The past year has not been good for Corning (GLW) . Shares are down about 13%, while the S&P 500 is up about 20%. Year to date GLW is in the hole as well (-3%), while the S&P has risen about 4%. Its been an out of favor value name that has not garnered the attention (or returns) of the large tech names that have been the shiny objects lining investors pockets.
Shares hit a 3-year low last week, but have been recovering in the wake of better than expected fourth quarter earnings (46 cents vs. 44 cent estimate), and guidance for the next three years that suggests 6%-8% compound annual sales growth, and 12%-15% annual compound earnings growth.
Yet the story, for those wanting to buy and hold a somewhat inexpensive dividend grower, remains compelling, but certainly not sexy.

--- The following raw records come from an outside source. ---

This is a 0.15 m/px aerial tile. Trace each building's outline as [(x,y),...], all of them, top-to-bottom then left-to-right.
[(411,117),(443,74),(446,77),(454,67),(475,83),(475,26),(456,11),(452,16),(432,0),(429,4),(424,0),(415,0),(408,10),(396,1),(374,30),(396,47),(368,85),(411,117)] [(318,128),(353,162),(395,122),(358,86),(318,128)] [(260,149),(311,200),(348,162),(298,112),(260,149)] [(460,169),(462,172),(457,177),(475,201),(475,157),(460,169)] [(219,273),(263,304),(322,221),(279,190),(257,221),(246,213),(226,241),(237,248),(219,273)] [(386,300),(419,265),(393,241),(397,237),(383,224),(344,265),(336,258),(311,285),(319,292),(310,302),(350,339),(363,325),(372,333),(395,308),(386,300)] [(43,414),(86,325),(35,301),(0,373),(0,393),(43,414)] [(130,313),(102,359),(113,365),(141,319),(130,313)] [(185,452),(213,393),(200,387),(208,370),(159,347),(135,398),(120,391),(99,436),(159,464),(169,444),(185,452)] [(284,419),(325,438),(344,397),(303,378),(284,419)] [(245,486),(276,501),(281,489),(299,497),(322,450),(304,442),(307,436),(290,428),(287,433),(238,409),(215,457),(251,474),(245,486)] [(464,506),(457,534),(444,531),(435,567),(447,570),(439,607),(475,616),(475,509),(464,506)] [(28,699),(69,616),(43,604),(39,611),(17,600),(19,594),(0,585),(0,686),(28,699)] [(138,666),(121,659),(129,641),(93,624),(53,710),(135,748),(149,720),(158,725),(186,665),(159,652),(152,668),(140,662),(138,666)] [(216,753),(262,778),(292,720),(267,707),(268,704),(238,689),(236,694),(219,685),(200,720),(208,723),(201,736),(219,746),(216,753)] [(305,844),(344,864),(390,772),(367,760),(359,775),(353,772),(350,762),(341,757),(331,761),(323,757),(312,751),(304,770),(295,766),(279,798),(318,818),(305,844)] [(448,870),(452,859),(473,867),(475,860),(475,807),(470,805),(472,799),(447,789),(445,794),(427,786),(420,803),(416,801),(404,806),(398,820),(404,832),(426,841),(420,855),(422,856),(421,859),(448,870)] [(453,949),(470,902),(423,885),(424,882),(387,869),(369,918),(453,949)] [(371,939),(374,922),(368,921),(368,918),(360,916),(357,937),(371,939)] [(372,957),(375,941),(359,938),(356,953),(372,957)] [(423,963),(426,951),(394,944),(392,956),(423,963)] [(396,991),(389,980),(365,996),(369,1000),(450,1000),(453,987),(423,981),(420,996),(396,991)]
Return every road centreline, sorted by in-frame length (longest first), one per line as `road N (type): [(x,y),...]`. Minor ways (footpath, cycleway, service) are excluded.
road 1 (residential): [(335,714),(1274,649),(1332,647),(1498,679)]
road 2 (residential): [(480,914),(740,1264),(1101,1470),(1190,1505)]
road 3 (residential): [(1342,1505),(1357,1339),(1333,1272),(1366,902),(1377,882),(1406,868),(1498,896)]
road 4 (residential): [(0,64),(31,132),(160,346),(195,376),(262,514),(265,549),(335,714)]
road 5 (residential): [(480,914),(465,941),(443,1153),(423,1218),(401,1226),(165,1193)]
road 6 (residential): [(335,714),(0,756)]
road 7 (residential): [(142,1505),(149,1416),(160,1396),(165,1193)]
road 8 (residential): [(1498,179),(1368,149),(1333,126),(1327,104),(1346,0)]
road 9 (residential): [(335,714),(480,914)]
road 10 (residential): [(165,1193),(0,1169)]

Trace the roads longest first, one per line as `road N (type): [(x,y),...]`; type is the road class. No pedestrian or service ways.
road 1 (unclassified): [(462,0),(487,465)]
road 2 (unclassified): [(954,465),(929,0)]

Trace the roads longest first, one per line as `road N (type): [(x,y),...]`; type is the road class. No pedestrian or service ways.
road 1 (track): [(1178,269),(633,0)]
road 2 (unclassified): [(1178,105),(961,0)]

GLW currently trades at about 14x next years' consensus estimates, and now yields 3.1% following Wednesday's announced 10% quarterly dividend increase to 22 cents/share.
That's the ninth consecutive year that GLW has increased the dividend, and during that period it has grown at an 18% compound annual growth rate. But GLW has also returned capital to shareholders in another way, through share buybacks. Since year-end 2012, the company has reduced shares outstanding from 1.452 billion to 775 million, representing a 47% decrease.
The company has indeed focused on returning capital to shareholders through its 2016-2019 Strategy and "Capital Allocation Framework" (a total of $12.5 billion), and its new 2020-2023 "Strategy & Growth Framework" in which GLW is aiming to return another $8 billion-$10 billion. With total dividend payments running at about $700 million/year, that would imply another $5 billion-$7 billion in share repurchases over the next five years.
Now, it is impossible to predict how many shares GLW will actually repurchase over the next four years, and at what price, or if the company can deliver. But, assuming it can, at $30/share, GLW could be reducing shares outstanding by another 170 million to 250 million, conceivably reducing shares outstanding by up to another 33%. Simultaneously, the dividend could continue to grow at a 10% annual clip, but time will tell.